Text passage →
I'm not going to upgrade my 2700X for moar corz, when I upgrade it will be for moar clokz.
 
15% IPC gain is impressive. Even if it works out to 10% in real world usage, that's pretty good. I was hoping for higher clocks, but the increase is nothing to sneeze at. What disappoints me is the highest clocks are on the part with the most cores. Fewer cores should run higher clocks in the same TDP.

I'm not going to upgrade my 2700X for moar corz, when I upgrade it will be for moar clokz.

AMD usually specifies higher boost on higher end parts. Amount of cores is irrelevant for top boost clock since that only applies to 1 or 2 cores before it starts ramping down.
 
Something I havent seen mentioned is the security flaws with Intel. That to me would be a big thing because it does lower performance for Intel. Sure people will post paid Intel slides and show the impact being minimal but until the micro bios comes out, and honest reviewers come out we won't know the entire impact....as of right now there is no way to know.

Intel has been hit with so many security flaws that lowers performance, it would be a no brainer to go AMD. Now if you do own a 8700k or even a 9900k there would be no point to switch platforms, but there are a lot of people that can't afford the Intel route. Now they have a better way to get the same if not better performance for a lower price.

[Stored items]
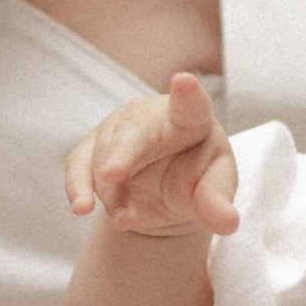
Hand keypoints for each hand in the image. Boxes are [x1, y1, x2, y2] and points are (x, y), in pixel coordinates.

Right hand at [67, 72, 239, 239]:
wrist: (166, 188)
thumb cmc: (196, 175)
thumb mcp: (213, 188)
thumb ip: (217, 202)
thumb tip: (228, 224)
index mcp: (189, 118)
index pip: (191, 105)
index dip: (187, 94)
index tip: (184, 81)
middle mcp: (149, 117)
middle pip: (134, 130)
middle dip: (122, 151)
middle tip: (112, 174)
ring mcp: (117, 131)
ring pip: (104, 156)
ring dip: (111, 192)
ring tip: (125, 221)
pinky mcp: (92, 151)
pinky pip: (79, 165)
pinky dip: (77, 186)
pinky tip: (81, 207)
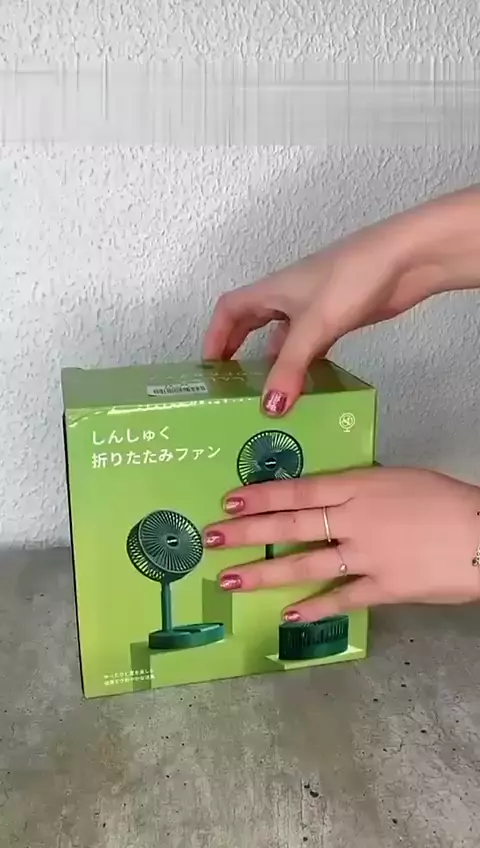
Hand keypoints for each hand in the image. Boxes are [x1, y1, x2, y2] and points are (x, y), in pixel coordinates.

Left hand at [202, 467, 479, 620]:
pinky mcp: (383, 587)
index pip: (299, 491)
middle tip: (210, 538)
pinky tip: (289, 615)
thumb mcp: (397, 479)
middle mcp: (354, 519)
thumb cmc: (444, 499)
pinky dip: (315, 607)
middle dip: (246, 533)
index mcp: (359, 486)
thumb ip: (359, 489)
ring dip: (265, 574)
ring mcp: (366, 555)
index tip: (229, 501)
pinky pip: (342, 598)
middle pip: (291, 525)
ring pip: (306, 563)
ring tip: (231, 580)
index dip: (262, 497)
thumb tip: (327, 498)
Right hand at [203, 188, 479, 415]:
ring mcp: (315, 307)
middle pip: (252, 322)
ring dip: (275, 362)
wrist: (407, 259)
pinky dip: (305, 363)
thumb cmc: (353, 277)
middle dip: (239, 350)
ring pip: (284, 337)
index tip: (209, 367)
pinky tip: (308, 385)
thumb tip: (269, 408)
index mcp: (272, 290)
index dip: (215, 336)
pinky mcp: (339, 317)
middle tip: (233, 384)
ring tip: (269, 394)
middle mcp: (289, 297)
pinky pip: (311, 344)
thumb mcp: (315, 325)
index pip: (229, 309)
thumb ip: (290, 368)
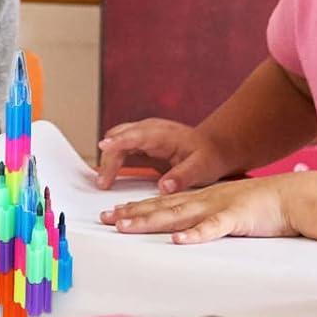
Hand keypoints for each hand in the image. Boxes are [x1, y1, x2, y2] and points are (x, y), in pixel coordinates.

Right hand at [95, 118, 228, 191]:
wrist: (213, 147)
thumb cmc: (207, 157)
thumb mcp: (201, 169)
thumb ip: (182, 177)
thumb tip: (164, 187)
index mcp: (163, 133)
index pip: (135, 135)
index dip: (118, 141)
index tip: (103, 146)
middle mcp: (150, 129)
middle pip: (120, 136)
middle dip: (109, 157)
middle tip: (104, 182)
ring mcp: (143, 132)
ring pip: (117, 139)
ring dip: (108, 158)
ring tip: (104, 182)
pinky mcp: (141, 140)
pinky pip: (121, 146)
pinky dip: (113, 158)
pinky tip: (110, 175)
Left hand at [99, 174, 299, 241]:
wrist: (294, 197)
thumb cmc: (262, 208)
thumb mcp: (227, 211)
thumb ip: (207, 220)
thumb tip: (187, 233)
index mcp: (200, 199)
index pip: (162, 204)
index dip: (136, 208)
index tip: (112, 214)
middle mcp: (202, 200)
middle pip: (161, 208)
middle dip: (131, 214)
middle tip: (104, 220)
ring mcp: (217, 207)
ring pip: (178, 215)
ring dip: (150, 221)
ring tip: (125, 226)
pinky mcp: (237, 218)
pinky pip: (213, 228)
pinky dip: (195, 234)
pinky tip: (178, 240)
...
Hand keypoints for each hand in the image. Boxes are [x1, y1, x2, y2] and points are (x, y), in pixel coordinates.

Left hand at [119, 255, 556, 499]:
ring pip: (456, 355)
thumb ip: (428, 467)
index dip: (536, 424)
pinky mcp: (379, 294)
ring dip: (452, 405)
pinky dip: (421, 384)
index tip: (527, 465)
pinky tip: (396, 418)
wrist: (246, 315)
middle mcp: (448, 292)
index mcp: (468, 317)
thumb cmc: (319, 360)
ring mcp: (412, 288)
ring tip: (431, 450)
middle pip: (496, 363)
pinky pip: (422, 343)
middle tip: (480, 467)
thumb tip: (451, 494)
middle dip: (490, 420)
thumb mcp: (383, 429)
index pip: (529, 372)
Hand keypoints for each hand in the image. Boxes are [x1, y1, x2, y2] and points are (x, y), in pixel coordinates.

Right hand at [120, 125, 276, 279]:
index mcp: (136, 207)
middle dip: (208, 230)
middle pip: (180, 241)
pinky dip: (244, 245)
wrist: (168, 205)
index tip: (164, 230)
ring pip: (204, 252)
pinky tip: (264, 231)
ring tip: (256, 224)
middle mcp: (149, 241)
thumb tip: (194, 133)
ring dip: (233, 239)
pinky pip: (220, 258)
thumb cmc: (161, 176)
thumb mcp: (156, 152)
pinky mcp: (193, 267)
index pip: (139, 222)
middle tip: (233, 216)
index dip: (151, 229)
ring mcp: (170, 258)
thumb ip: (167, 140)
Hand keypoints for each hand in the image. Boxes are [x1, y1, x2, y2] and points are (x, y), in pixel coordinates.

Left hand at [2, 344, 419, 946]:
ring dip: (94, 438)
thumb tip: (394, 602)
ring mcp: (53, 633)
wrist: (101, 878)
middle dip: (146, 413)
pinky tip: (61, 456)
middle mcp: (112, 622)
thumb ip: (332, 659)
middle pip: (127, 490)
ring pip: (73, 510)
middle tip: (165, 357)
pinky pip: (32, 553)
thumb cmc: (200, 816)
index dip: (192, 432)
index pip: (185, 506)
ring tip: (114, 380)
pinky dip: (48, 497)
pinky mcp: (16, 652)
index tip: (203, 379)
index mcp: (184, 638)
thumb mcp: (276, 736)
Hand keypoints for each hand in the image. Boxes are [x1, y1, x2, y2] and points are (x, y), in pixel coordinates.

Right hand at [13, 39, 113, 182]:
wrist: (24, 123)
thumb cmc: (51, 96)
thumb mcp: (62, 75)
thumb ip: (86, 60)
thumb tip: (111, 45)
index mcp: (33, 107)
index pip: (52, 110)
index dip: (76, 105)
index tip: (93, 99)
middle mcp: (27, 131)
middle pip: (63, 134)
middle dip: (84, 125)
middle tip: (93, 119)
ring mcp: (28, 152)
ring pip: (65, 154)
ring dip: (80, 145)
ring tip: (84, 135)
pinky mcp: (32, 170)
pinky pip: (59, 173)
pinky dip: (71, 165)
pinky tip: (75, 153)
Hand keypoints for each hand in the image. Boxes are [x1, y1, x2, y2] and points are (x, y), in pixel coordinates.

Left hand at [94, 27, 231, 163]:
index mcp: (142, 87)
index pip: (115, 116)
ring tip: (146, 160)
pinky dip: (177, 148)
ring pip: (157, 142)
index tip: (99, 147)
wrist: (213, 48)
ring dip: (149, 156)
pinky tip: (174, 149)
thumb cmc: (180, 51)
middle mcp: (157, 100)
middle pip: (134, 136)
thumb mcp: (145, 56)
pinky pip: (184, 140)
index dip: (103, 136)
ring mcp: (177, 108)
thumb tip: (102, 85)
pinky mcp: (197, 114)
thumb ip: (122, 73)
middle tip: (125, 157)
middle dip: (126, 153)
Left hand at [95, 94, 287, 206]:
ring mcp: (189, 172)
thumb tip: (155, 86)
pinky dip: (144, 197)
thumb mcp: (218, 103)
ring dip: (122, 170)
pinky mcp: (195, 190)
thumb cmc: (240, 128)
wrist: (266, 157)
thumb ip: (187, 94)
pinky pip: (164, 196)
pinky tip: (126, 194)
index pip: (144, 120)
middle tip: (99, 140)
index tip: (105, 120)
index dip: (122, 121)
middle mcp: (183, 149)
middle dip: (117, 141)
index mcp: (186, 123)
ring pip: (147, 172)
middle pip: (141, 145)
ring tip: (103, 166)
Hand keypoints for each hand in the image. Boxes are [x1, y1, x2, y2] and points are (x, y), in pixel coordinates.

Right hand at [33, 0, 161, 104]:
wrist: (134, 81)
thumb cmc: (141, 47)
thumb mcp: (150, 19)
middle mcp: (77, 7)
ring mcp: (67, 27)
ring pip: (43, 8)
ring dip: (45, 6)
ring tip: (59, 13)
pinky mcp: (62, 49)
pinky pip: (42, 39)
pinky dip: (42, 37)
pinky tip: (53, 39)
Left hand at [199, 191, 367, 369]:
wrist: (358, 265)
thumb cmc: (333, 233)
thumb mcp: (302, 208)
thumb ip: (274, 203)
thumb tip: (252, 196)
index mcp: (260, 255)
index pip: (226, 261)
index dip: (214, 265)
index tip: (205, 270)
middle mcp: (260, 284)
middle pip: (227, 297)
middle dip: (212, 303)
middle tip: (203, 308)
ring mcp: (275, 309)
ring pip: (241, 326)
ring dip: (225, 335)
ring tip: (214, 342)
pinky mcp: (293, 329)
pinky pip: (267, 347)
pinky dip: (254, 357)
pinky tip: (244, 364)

Work request 1 → Condense the paragraph of the processor discussion that begins "15% IPC gain is impressive" into a short bulleted list that keeps its main points.
Work request 2 → Quote the part of the processor discussion that opens with the words containing "Something I havent" and closes with "a lower price.".
The items were taken from a separate source.

Worked solution 1 →
- A 15% IPC gain is impressive, and even 10% in real-world use would be good.
- The writer hoped for higher clocks, but the increase is still worthwhile.
- The disappointment is that the highest clocks are on the part with the most cores, since fewer cores should run higher clocks in the same TDP.

Worked solution 2 →
Something I havent seen mentioned is the security flaws with Intel. That to me would be a big thing because it does lower performance for Intel. Sure people will post paid Intel slides and show the impact being minimal but until the micro bios comes out, and honest reviewers come out we won't know the entire impact....as of right now there is no way to know.

Intel has been hit with so many security flaws that lowers performance, it would be a no brainer to go AMD. Now if you do own a 8700k or even a 9900k there would be no point to switch platforms, but there are a lot of people that can't afford the Intel route. Now they have a better way to get the same if not better performance for a lower price.